- _課題_
#1 土呂久ヒ素公害の記事に出てくる数字を、出てくる順にすべて挙げてください。
#2 土呂久ヒ素公害の記事のうち、「宮崎県高千穂町の山あいで起き」から「まり、国は公害病に指定した。」までを両端も含めて、そのまま書き出してください。

- _本文_
=====

宮崎県高千穂町の山あいで起きた土呂久ヒ素公害をめぐり、告発者の元小学校教諭、齋藤正健さん(75)が宮崎大で講演した。豊かな自然と公害の歴史を持つ土呂久を訪れてみるよう呼びかけた。
「一家の大黒柱、生まれたばかりの赤ちゃん、恋愛盛りの若い世代、土呂久では毎年のように次々と人が死んでいった。どんなに苦しかったか」
齋藤さんは宮崎大を卒業後、小学校教諭として1966年に高千穂町の岩戸小に赴任。そこで土呂久の子ばかりが「胸が痛い」と苦しみ、病気がちなことに気づいた。土呂久を訪ねると、不自然に草木の生えていない山や、鉱山跡から出る水が流れ込む川が遊び場になっていた。
不安に思い、教員仲間と住民にアンケートを実施。「92人の住民が平均39歳で亡くなった」ことがわかった。住民への聞き取り調査や鉱山の歴史を調べ、死因や病名を書き込んだ手書きの地図を作った。
71年に教員の研究集会で発表。戦前から続いていた亜ヒ酸鉱山の健康被害を明らかにした。医師や弁護士らの救済活動が始まり、国は公害病に指定した。
齋藤さんは当時の聞き取り調査でテープに録音した住民たちの肉声も流した。「いまはもうどことなしに(体の)いっぱいが痛い」「ぜんそくが出て、手もしびれる、鼻も利かんと何を食べても味がしない」

=====

- _データ一覧_
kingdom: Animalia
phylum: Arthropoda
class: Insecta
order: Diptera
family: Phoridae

=====

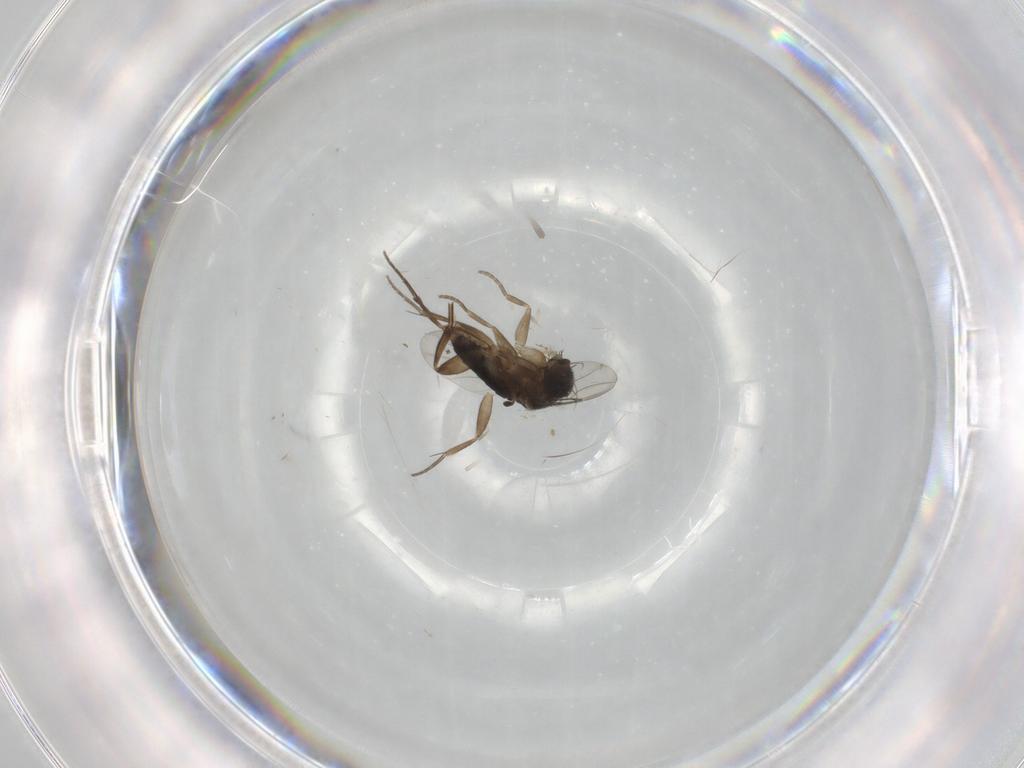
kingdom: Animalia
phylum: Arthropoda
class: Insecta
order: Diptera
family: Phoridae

=====

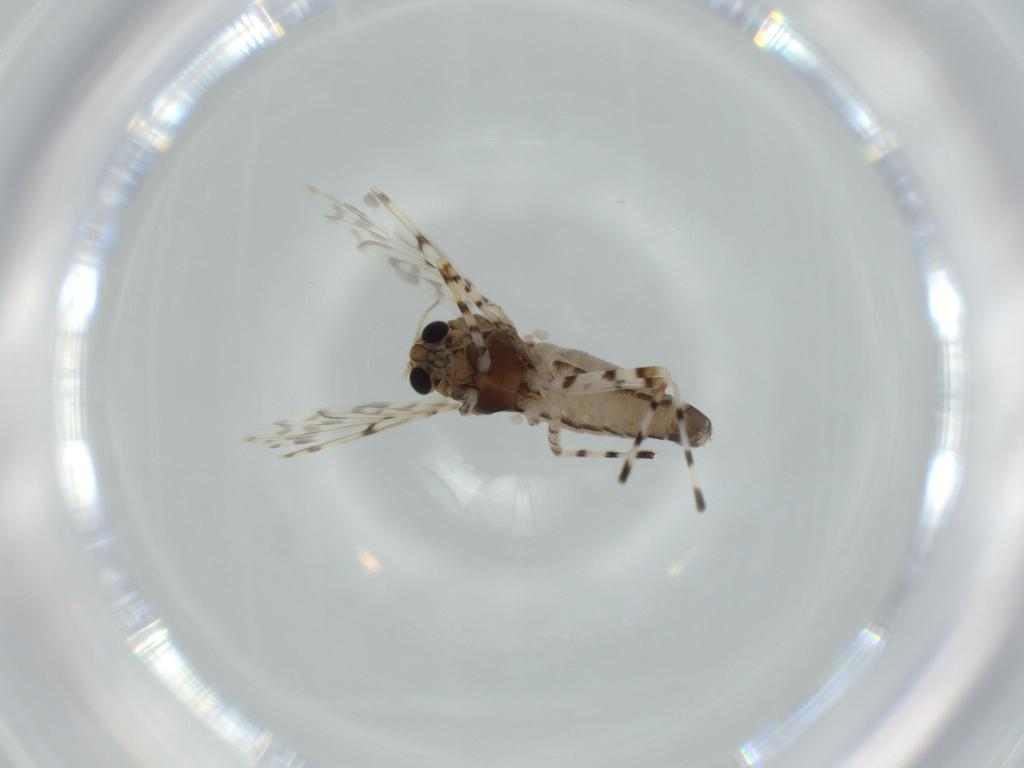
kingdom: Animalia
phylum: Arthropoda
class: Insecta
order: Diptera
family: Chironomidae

=====

- _解答例_
#1 75、1966、92、39、71

#2
宮崎県高千穂町の山あいで起きた土呂久ヒ素公害をめぐり、告発者の元小学校教諭、齋藤正健さん(75)が宮崎大で講演した。豊かな自然と公害の歴史を持つ土呂久を訪れてみるよう呼びかけた。
「一家の大黒柱、生まれたばかりの赤ちゃん、恋愛盛りの若い世代、土呂久では毎年のように次々と人が死んでいった。どんなに苦しかったか」
齋藤さんは宮崎大を卒業後、小学校教諭として1966年に高千穂町の岩戸小に赴任。そこで土呂久の子ばかりが「胸が痛い」と苦しみ、病気がちなことに気づいた。土呂久を訪ねると、不自然に草木の生えていない山や、鉱山跡から出る水が流れ込む川が遊び場になっていた。
不安に思い、教員仲間と住民にアンケートを実施。「92人の住民が平均39歳で亡くなった」ことがわかった。住民への聞き取り調査や鉱山の歴史を調べ、死因や病名を書き込んだ手書きの地図を作った。
71年に教員の研究集会で発表。戦前から続いていた亜ヒ酸鉱山の健康被害を明らかにした。医師や弁護士らの救済活動が始まり、国は公害病に指定した。